Fourth Street has been shipping in sand and gravel from other mines, while trying for the past three years to open a new quarry in a neighborhood of Rancho Cucamonga, a planned city in eastern San Bernardino County. But residents there don't want the area to become the pits.

"This heavy industrial use is right in the middle of a large residential area. You sit here and wonder what the point is of doing any planning," Mayor Dennis L. Stout said.

Fourth Street's exhausted reserves and inability to develop new quarries are representative of a rising problem in Southern California and across the nation. In a textbook case of not-in-my-backyard sentiments, few cities are willing to allow the opening of new quarries or the expansion of old, worn-out mines into adjacent lots. But costs are high for transporting huge volumes of heavy rock. The resulting struggle between mining and community interests has raised difficult economic and environmental questions.

Sand, gravel and crushed stone, together known as aggregates, are basic to the construction industry. Sharply rising prices in the $7-billion aggregate business are reflected in the price of new homes and the level of taxation needed to pay for new roads and schools.

Long Hauls Are Common

Virtually every major city in the United States is running short of aggregate, said Valentin V. Tepordei, a mineral commodity specialist with the U.S. Bureau of Mines. Trucks haul aggregates as much as 150 miles to construction projects in Houston and New York, he said, while ships have recently begun carrying crushed stone to Texas from as far as Nova Scotia and even Scotland. U.S. firms are now developing quarries in Mexico.

"The moment you get close to a large metropolitan area, you start to have problems," Tepordei said.

Los Angeles and the San Fernando Valley were built largely with sand and gravel from quarries in Irwindale and around Sun Valley. Both regions are approaching exhaustion. The 300- to 500-foot-thick gravel deposits in the San Gabriel Valley are among the richest in the world, but most are now covered with houses, said Michael J. Kerstetter, executive vice president and general manager for concrete and aggregates at Los Angeles-based CalMat, the nation's second-largest sand and gravel producer.

Al Davis, owner of the Los Angeles Raiders, hopes to move his team to a stadium that would occupy an empty CalMat pit in Irwindale.

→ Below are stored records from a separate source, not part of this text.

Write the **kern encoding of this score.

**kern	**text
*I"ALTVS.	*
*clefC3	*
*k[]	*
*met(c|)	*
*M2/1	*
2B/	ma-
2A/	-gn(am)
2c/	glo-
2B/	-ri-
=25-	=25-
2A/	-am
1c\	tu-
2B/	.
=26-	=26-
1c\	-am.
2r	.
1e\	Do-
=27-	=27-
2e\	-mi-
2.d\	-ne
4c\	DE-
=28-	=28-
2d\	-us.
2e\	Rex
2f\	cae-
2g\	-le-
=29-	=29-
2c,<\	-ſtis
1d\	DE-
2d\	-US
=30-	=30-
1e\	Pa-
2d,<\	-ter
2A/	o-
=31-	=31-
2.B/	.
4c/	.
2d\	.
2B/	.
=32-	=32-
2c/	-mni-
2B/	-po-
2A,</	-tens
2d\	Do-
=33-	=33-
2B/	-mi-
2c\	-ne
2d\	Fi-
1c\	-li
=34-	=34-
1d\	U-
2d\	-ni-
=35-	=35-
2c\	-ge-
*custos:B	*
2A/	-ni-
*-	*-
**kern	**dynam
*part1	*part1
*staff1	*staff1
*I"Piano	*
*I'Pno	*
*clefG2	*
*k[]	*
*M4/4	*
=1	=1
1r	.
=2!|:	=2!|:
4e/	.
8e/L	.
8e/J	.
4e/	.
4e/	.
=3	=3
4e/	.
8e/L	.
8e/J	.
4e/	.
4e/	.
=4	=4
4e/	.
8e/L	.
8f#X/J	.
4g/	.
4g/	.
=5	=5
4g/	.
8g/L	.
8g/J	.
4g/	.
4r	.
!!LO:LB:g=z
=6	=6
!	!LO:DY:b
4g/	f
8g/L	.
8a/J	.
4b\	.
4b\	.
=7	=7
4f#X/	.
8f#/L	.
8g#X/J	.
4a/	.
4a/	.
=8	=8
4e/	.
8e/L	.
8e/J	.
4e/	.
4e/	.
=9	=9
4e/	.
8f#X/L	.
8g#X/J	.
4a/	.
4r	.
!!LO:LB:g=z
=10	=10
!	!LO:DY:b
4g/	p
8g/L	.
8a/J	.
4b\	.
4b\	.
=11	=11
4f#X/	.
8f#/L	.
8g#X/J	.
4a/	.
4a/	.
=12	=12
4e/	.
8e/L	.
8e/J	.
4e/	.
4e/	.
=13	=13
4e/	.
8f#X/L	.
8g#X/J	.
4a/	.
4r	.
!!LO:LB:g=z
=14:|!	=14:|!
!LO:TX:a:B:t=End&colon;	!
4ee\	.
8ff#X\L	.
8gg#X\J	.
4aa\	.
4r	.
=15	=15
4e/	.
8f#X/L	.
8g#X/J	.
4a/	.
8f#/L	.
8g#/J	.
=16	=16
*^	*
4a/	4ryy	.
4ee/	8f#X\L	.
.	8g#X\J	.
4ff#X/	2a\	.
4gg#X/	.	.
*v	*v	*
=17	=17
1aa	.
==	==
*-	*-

No new quarries have opened in the greater Los Angeles area since the mid 1970s. Winning mining permits in areas adjacent to existing, depleted quarries has become so difficult that in Orange County alone, three major companies have shut down their operations in the past five years, said Robert R. Munro, manager of special services at Blue Diamond Materials. The company is the aggregate mining division of Sully-Miller Contracting, a Long Beach-based road builder.

Profits Jump Sharply

Trucks now carry sand and gravel more than 50 miles from Irwindale to San Clemente, said Jay W. Watkins, an industry consultant. "The fact that they're out (of aggregate) in Orange County is going to run us out sooner. . . . In eight to 10 years there won't be anything left around Irwindale," with the possible exception of CalMat reserves that could last longer, he said.

CalMat accounted for about 35% of the 58 million tons of aggregate mined in Southern California in 1986. Overall operating profits from its concrete and aggregates division roared to $94.6 million from $11.3 million in recessionary 1983 with the recovery of California's construction industry.

Yet the production of aggregates cannot easily be banished to rural, mountainous areas where there is no one to bother with a quarry's constant pall of dust and rolling thunder of breaking rocks. Sand and gravel are found where fast-moving current and ancient rivers slow down--typically at the base of mountain ranges, Tepordei said. Farmers and real estate developers compete with miners for flat expanses of land with alpine views.

Scarcity, together with rising energy, land and pollution-control costs, have pushed up the price of aggregates. According to the U.S. Bureau of Labor Statistics, the average cost of construction sand, gravel and crushed stone leaped 109.3% from 1975 to 1986. That compares to a 72.3% rise in the producer price index for finished goods and just a 37.6% rise in the broadest index for agricultural and mineral producer prices.